In a recent interview with Newsweek, George Soros has said that he foresees “riots on the streets [in the USA] that will lead to a brutal clampdown that will dramatically curtail civil liberties.”
This is not good news for US citizens, or business. People who are rioting do not make good customers, or employees. And sales may increase for companies in the ‘personal security’ industry, a climate of civil unrest is likely to make things even worse for the rest of the economy.
As a man who escaped first Nazis and then communists in his native Hungary, and then went on to make $1bn in a single day from the collapse of the ERM, his opinion surely deserves to be listened to.

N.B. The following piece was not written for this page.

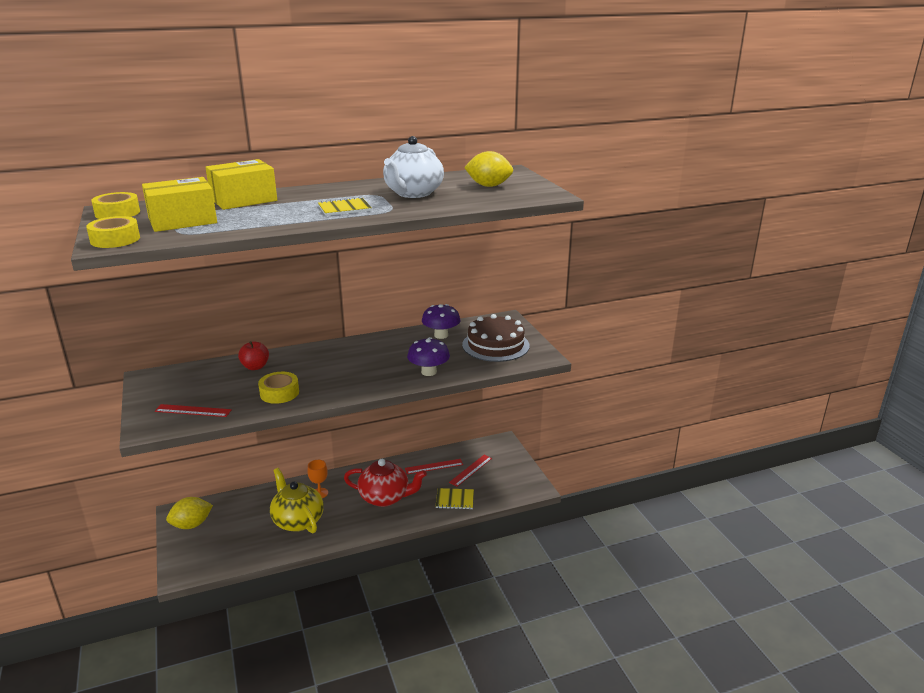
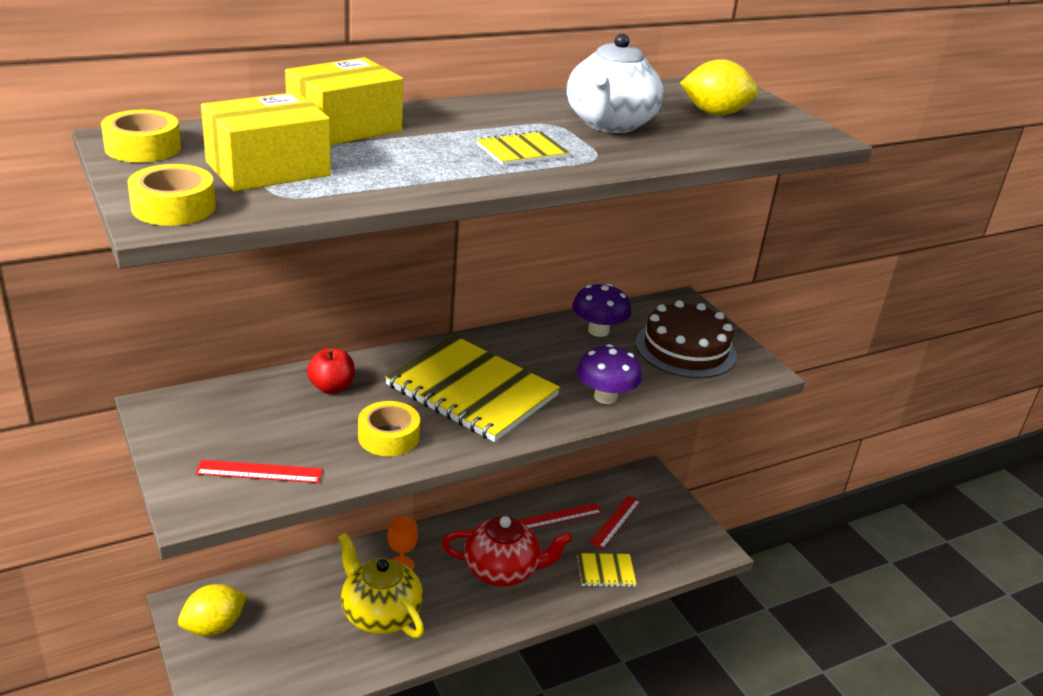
camera: 10 degrees left, 5 degrees up
(343, 368) = (472, 391): none -> yellow notebook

This piece on Russian news site rt.com summarises the Newsweek article and adds some supporting evidence of its own:
- Two thirds of adults questioned in a recent Pew Research survey apparently said that they agreed “strong” or “very strong” conflicts exist between America’s elite rich and the poor.
- And while the passing of the recent National Defence Authorisation Act makes it lawful for the US government to indefinitely detain and torture American citizens suspected of terror crimes without ever bringing them to trial, the proposed Enemy Expatriation Act would allow the US government simply to revoke citizenship without trial from anyone deemed a threat.
Back to George Soros.
“The situation is about as serious and difficult as I’ve experienced in my career,” he tells Newsweek. “We are facing an extremely difficult time, comparable in many ways to the 1930s, the Great Depression. We are facing now a general retrenchment in the developed world, which threatens to put us in a decade of more stagnation, or worse. The best-case scenario”, he says, “is a deflationary environment. The worst-case scenario is a collapse of the financial system. …At times like these, survival is the most important thing.”
As Newsweek explains, “He doesn’t just mean it’s time to protect your assets. He means it’s time to stave off disaster.”
‘Staving off disaster’ means saving the financial system from collapse, retaining the euro as an economic unit and zone, and removing the “evil” he sees in the financial system.
It also means, in our view, that once we have stepped back from the edge we need to point the world in a direction that takes us away from the place that we have got to. And since equality is one of the key measures he uses to identify the problem, reducing equality is one of the solutions.